Steve Berry and his wife Elizabeth are both ardent advocates of historical preservation. Their passion has taken them to a multitude of places and sites as well as the founding of a charitable foundation, “History Matters,” to raise both awareness as well as money to preserve historical places. Many of Berry’s novels have had a little known historical event become the basis for the story told in the book.

Bishop’s Pawn is the latest adventure of Berry’s main protagonist Cotton Malone, but includes several changes in the format of the story. It is written in first person with Malone being the one telling the story. It is also out of the continuing time sequence of Malone’s career with the Magellan Billet, a secret group attached to the Justice Department. Insteaed, we are taken to the beginning of Cotton’s work for Stephanie Nelle, who founded the Magellan Billet and is the supervisor.

Eighteen years ago Malone was working as a lawyer in the Navy and trying to outgrow his reputation as a maverick. He is approached by Stephanie and asked to help with an investigation currently underway by the Justice Department. Cotton takes the assignment with the hope of getting into a situation other than his present tedious job with the JAG.

Cotton then finds himself involved with an extremely rare coin and a set of documents that provide explosive data on the assassination of Dr. Martin Luther King, Jr. Malone becomes embroiled in a war between the Justice Department and the F.B.I. for possession of both objects.

Dr. King is pictured here as the giant that he was in the early days of the Civil Rights movement, but also shown as a man with faults and hesitations. The real life war between the F.B.I. and Dr. King is brought vividly into the scenario.
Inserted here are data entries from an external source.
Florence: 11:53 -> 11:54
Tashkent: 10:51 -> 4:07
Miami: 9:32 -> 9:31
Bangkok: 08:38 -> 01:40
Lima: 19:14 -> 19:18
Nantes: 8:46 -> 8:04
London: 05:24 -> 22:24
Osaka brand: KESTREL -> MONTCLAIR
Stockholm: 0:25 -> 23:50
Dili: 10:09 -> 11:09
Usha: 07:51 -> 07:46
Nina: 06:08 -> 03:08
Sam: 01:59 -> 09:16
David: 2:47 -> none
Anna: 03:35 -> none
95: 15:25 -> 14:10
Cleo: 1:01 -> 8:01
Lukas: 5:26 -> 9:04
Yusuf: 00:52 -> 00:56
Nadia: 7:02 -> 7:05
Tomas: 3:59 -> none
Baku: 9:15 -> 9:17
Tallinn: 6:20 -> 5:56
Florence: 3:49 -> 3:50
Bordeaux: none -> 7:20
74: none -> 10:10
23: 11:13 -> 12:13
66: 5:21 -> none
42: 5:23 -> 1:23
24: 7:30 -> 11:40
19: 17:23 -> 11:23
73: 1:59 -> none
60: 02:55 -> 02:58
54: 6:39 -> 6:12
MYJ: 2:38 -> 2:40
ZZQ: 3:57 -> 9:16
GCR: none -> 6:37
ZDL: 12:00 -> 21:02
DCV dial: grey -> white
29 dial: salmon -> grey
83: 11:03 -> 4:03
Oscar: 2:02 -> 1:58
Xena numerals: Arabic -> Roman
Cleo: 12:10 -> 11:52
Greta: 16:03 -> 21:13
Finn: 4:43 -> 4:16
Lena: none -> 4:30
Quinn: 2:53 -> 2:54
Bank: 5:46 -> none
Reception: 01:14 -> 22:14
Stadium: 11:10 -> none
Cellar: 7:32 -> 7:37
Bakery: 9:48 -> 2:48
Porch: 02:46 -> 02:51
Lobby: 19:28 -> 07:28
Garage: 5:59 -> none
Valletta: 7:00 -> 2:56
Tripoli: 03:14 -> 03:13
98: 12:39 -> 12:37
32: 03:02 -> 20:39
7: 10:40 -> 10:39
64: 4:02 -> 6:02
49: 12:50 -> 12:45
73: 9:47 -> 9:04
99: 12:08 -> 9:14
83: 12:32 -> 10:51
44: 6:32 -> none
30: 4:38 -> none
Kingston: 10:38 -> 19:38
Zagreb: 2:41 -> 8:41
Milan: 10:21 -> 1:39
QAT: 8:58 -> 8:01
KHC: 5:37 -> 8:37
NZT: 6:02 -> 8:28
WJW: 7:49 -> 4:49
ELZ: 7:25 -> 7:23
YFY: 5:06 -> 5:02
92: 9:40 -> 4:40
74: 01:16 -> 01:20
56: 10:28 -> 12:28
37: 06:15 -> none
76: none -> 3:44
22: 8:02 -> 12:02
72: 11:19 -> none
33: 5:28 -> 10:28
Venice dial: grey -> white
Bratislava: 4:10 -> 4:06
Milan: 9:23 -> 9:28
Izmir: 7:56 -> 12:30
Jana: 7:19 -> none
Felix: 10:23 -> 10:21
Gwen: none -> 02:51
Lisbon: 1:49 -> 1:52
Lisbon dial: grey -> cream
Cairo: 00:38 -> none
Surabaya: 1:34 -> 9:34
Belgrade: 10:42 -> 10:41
J. Edgar Hoover, the head of the F.B.I. at the beginning of Dr. King’s work, had an obvious hatred for the man. Hoover ordered wire taps, surveillance, and branded Dr. King as a trouble maker all against orders from Congress. Berry brings out the distinct possibility that Hoover ordered the assassination of Dr. King and was instrumental in bringing James Earl Ray, Dr King’s killer, conveniently into the picture in order to do the actual shooting.

The book is a fascinating study of both the events surrounding Dr. King’s assassination and portraits of some of the individuals that both worked for and against him. Berry eloquently pictures the F.B.I. as Hoover’s fiefdom, and due to the secret files held on many people by him, was able to establish total control over the organization as well as becoming a law unto himself.

The ending consists of the airing of Berry’s thoughts about the assasssination with actual facts presented to back up his theory. I feel that while Steve Berry may have written better books, Bishop’s Pawn is beyond any doubt the most thought provoking of them. Totally mesmerizing and the “king” of all nighters.

3/18 Paul Lane

THE BISHOP’S PAWN by Steve Berry. Minotaur Books (March 20, 2018).  ISBN 978-1250140227. 352p.